La dermite polymorphe de la lumière (DPL) est la forme la plus fréquente de ce que l'on appelle couramment une « allergie au soleil » et fait partie des photodermatoses – des affections cutanées déclenchées par la lumière du soleil. Elle apparaît généralement quelques heures à quelques jours après une exposition solaire. Les zones exposées au soleil, comme le visage, le décolleté, le haut des bras, le dos des mains et les cuisses, sont particulièrement touchées.
Le terme « polymorphe » signifie « à formes multiples », car la peau (l'épiderme) peut réagir de différentes manières : de petites vésicules et pustules jusqu'à des modifications cutanées étendues, dites plaques.
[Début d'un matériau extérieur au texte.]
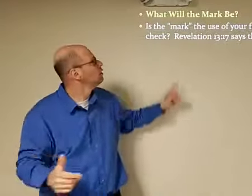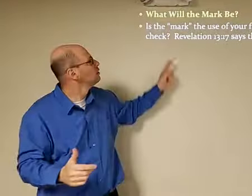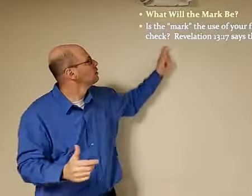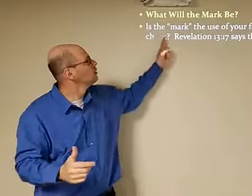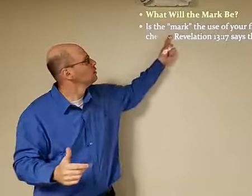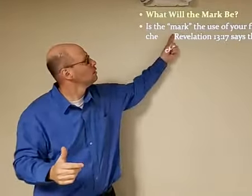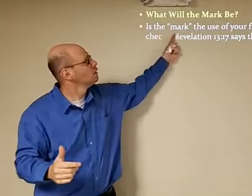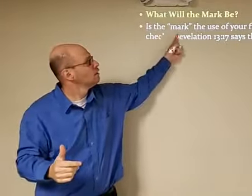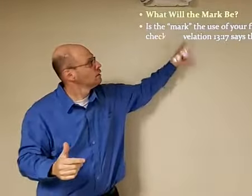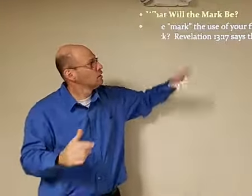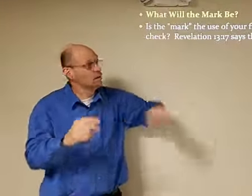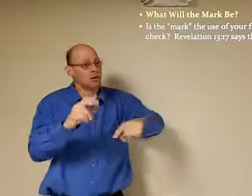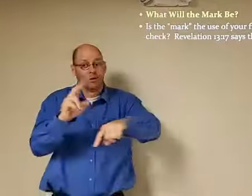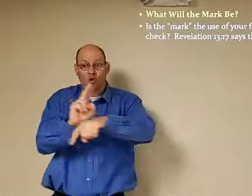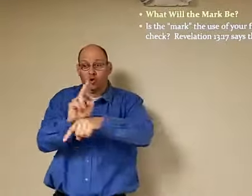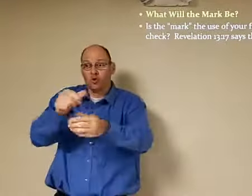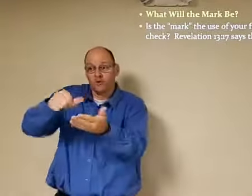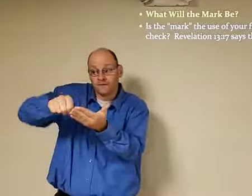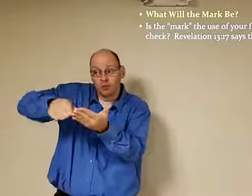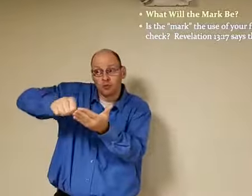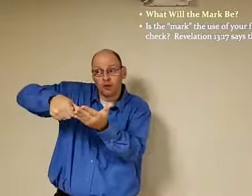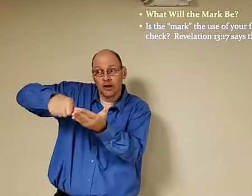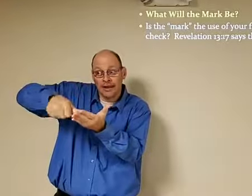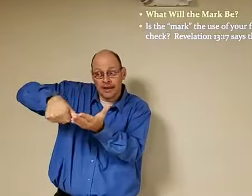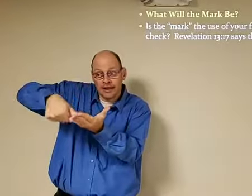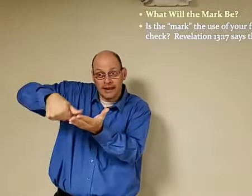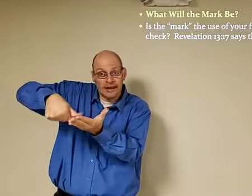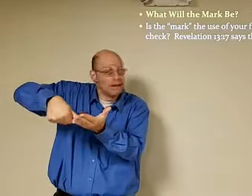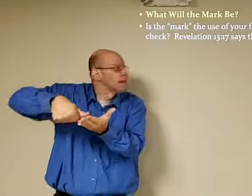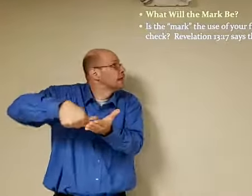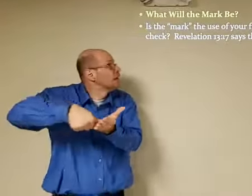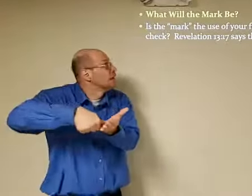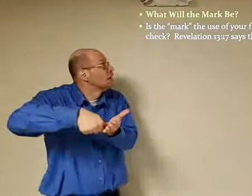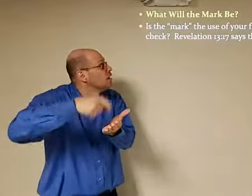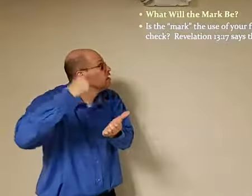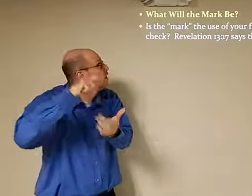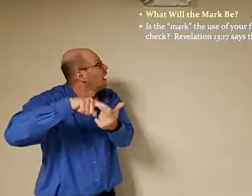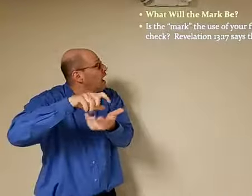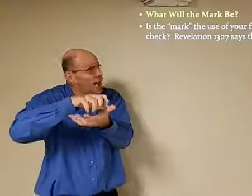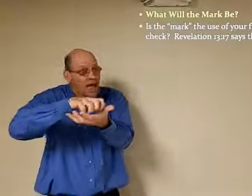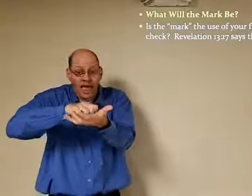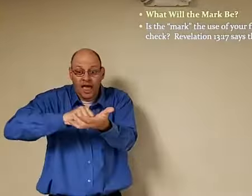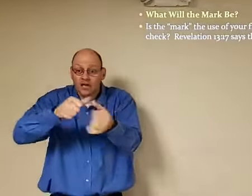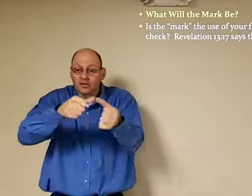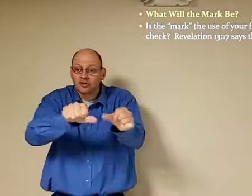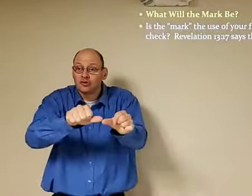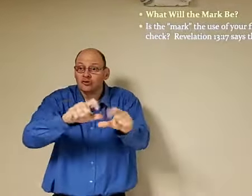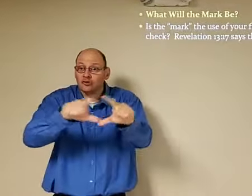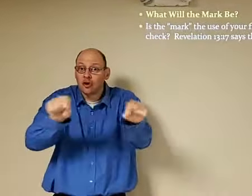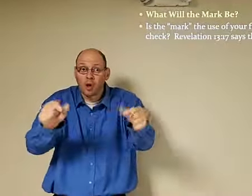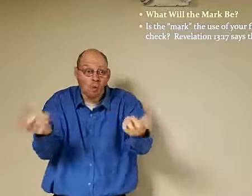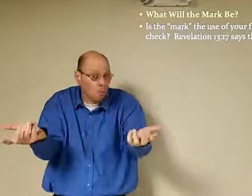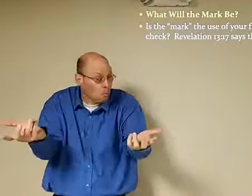is the mark the use of your fingerprint to cash a check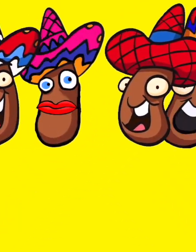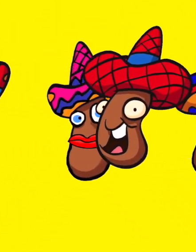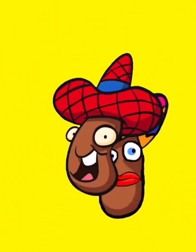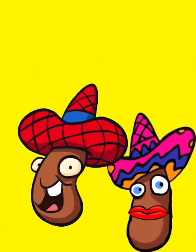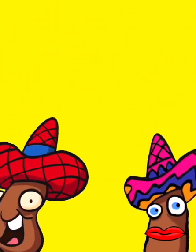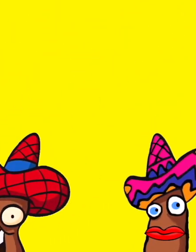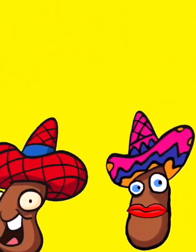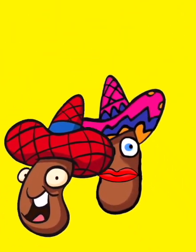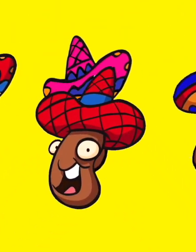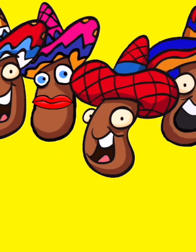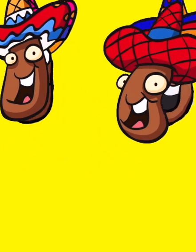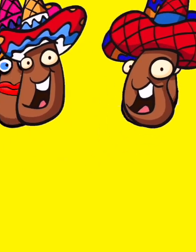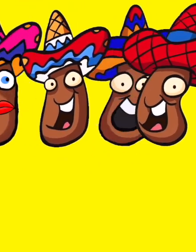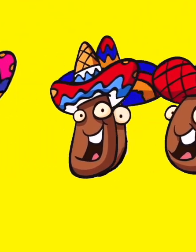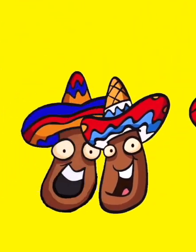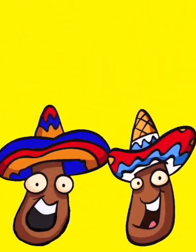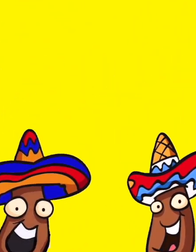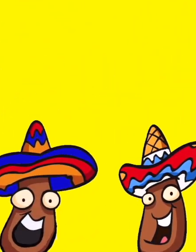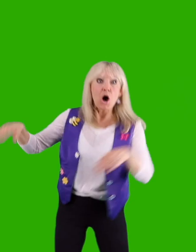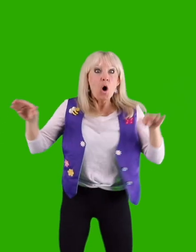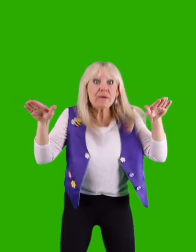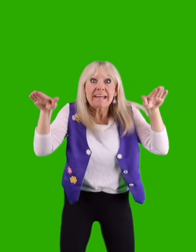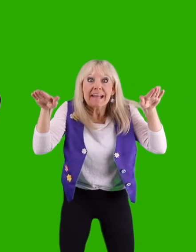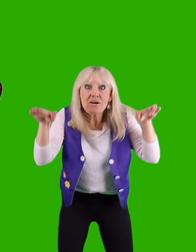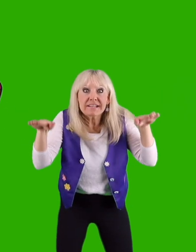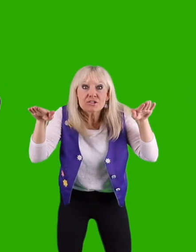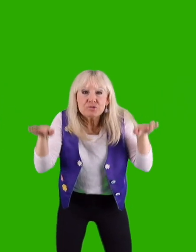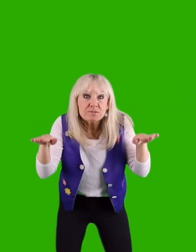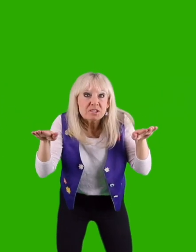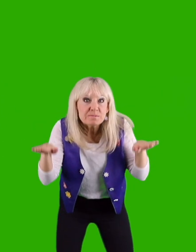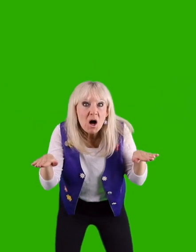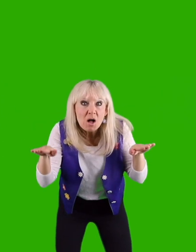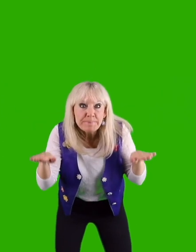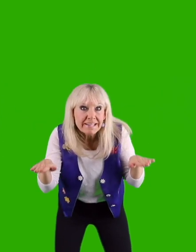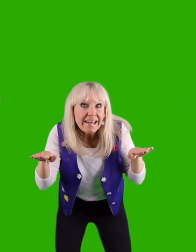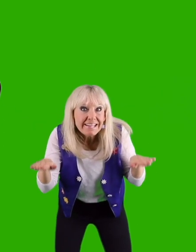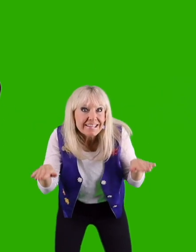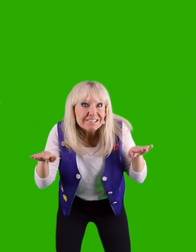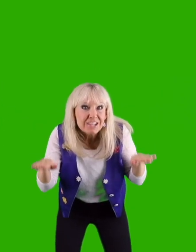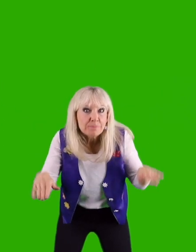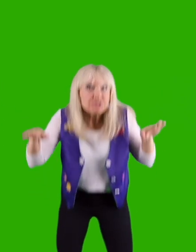Are you keeping up with those beans? Okay, now let's do some small pequeña jumps.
Les symptômes typiques sont des démangeaisons, un érythème et parfois des douleurs.
La dermite polymorphe de la lumière survient surtout lorsque la peau n'est pas encore habituée au soleil – fréquemment au printemps ou au début des vacances. Comme la maladie est chronique, de nombreuses personnes atteintes retrouvent chaque année les mêmes symptômes après le premier contact solaire prolongé.
Bien que la dermite polymorphe de la lumière soit la « réaction solaire » la plus connue, d'autres réactions photiques existent, comme l'urticaire solaire ou la dermatite actinique chronique. Dans l'ensemble, la DPL est un classique des affections cutanées liées au soleil et peut fortement altérer le bien‑être.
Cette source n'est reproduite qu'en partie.